Huntington Beach Hospital in Orange County refused to take her until her insurer preapproved the payments, according to state emails. Three times the staff called a phone number without reaching anyone, the records show. It turned out it was a nonworking number.

Instead, Ms. Lopez, whose oxygen levels had been low but improved, was brought to a temporary alternative-care site at a local community college that had been set up to handle nonserious overflow patients, emails viewed by the Journal show.

Ms. Lopez recovered. But in the five days at the care site, she said she felt really powerless and that she should be at a hospital.

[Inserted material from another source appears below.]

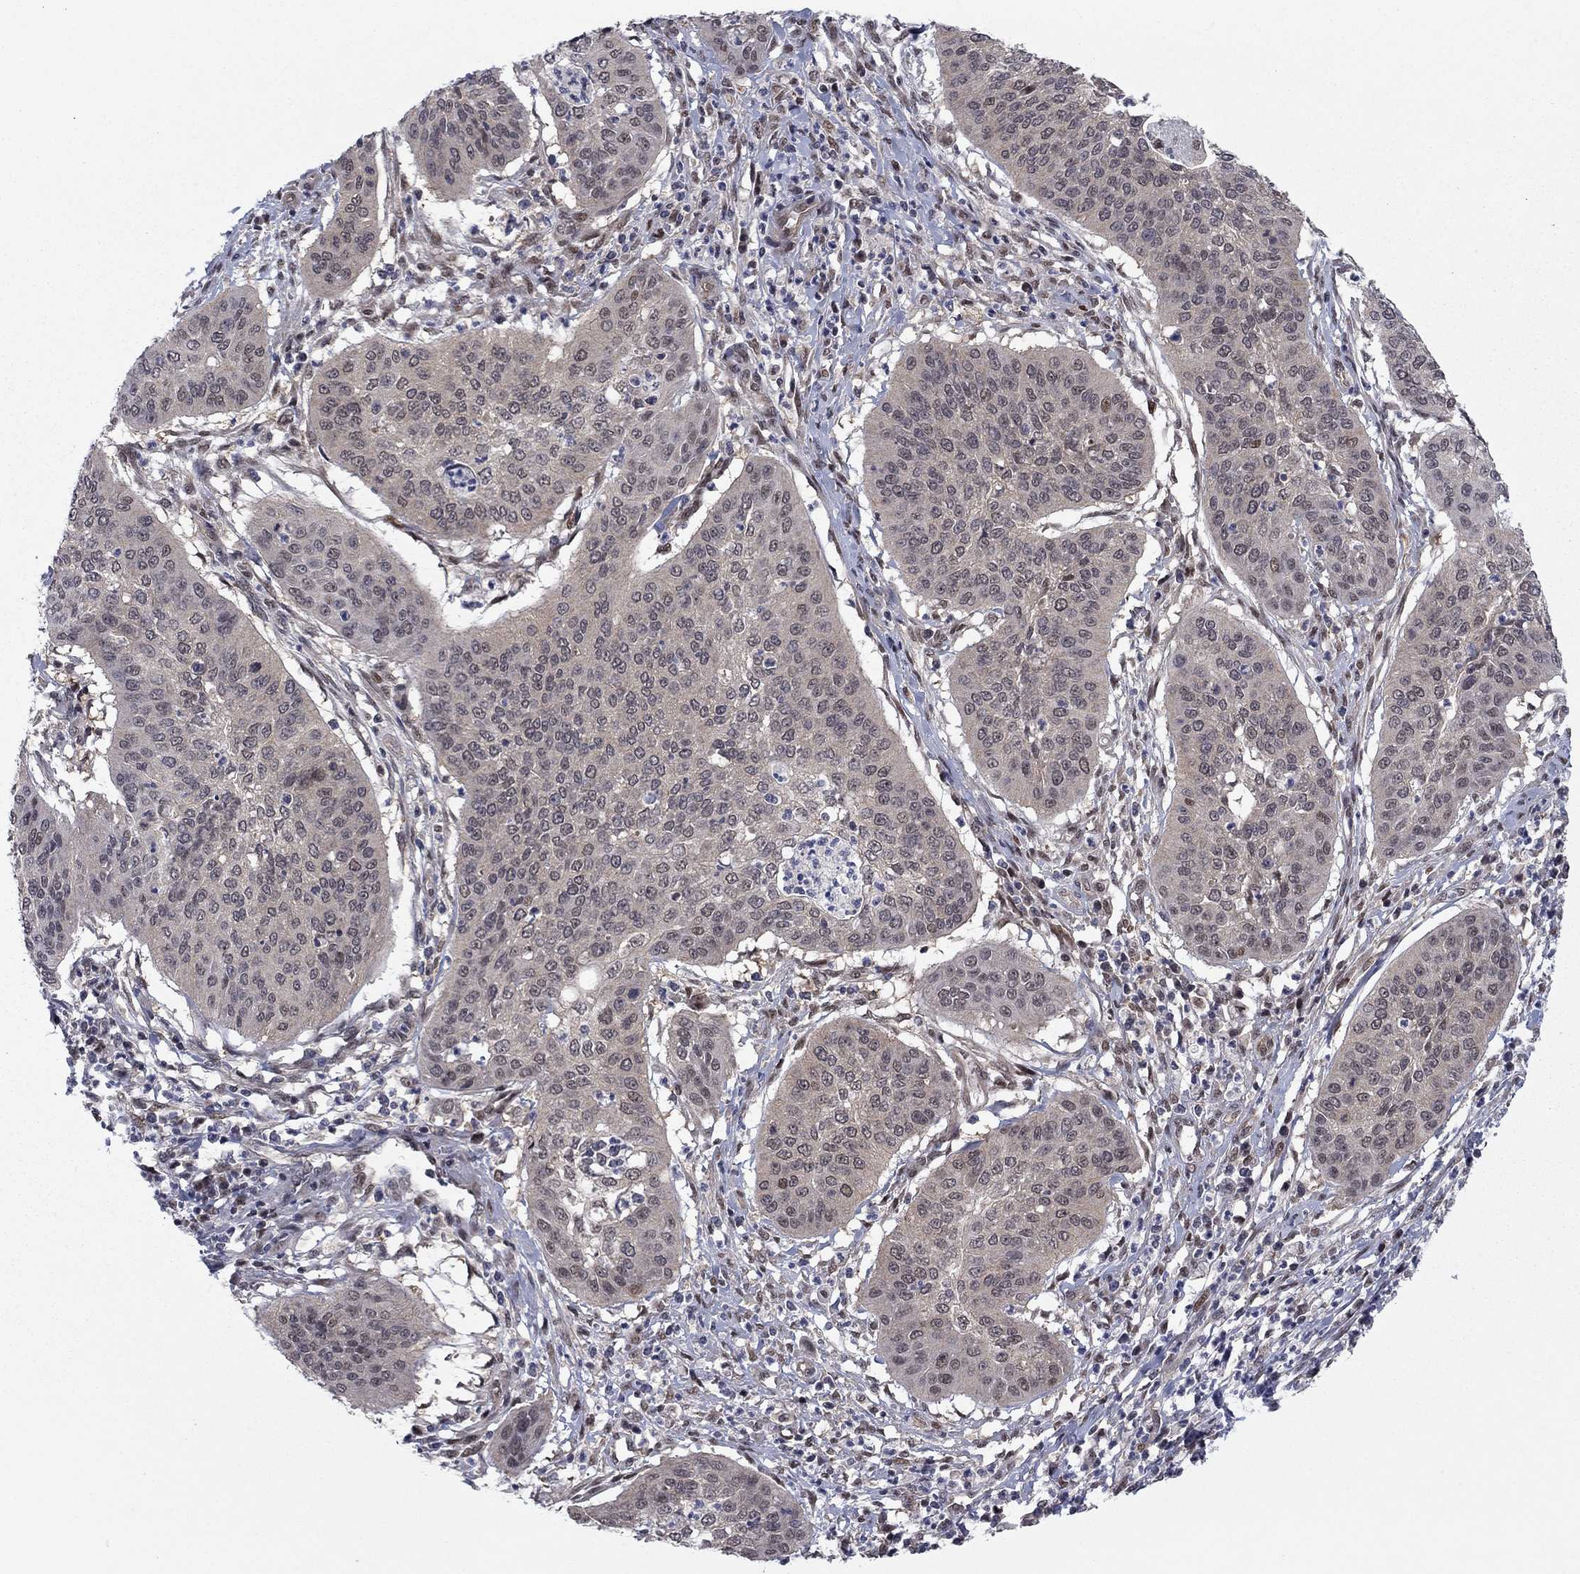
{"staining": {"intensity": "moderate", "quantity": "<25%", "location": "cytoplasmic/membranous"}, "tissue": "cervical cancer", "cell_type": "Tumor cells", "image_type": "cancer", "snomed": [{"axis": "morphology", "description": "Normal tissue, NOS"}, {"axis": "morphology", "description": "Squamous cell carcinoma, NOS"}, {"axis": "topography", "description": "Cervix"}], "caption": "Immunohistochemistry (IHC) of cervical cancer demonstrates low levels of moderate cytoplasmic/membranous positivity in approximately <25% of tumor cells.", "gene": "PSMC1", "patient": {"sex": "female", "age": 39}}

A spokeswoman for Prime Healthcare and the nonprofit Prime Healthcare Foundation, which includes Huntington Beach Hospital, said the patients for which El Centro sought transfers had been stabilized at El Centro. Therefore, federal law protecting access to emergency care no longer applied, she said.

Prime doesn’t delay transfers while waiting for insurance approval, she said. Huntington Beach had limited occupancy at the time, state records show, with one ICU bed and three medical-surgical beds.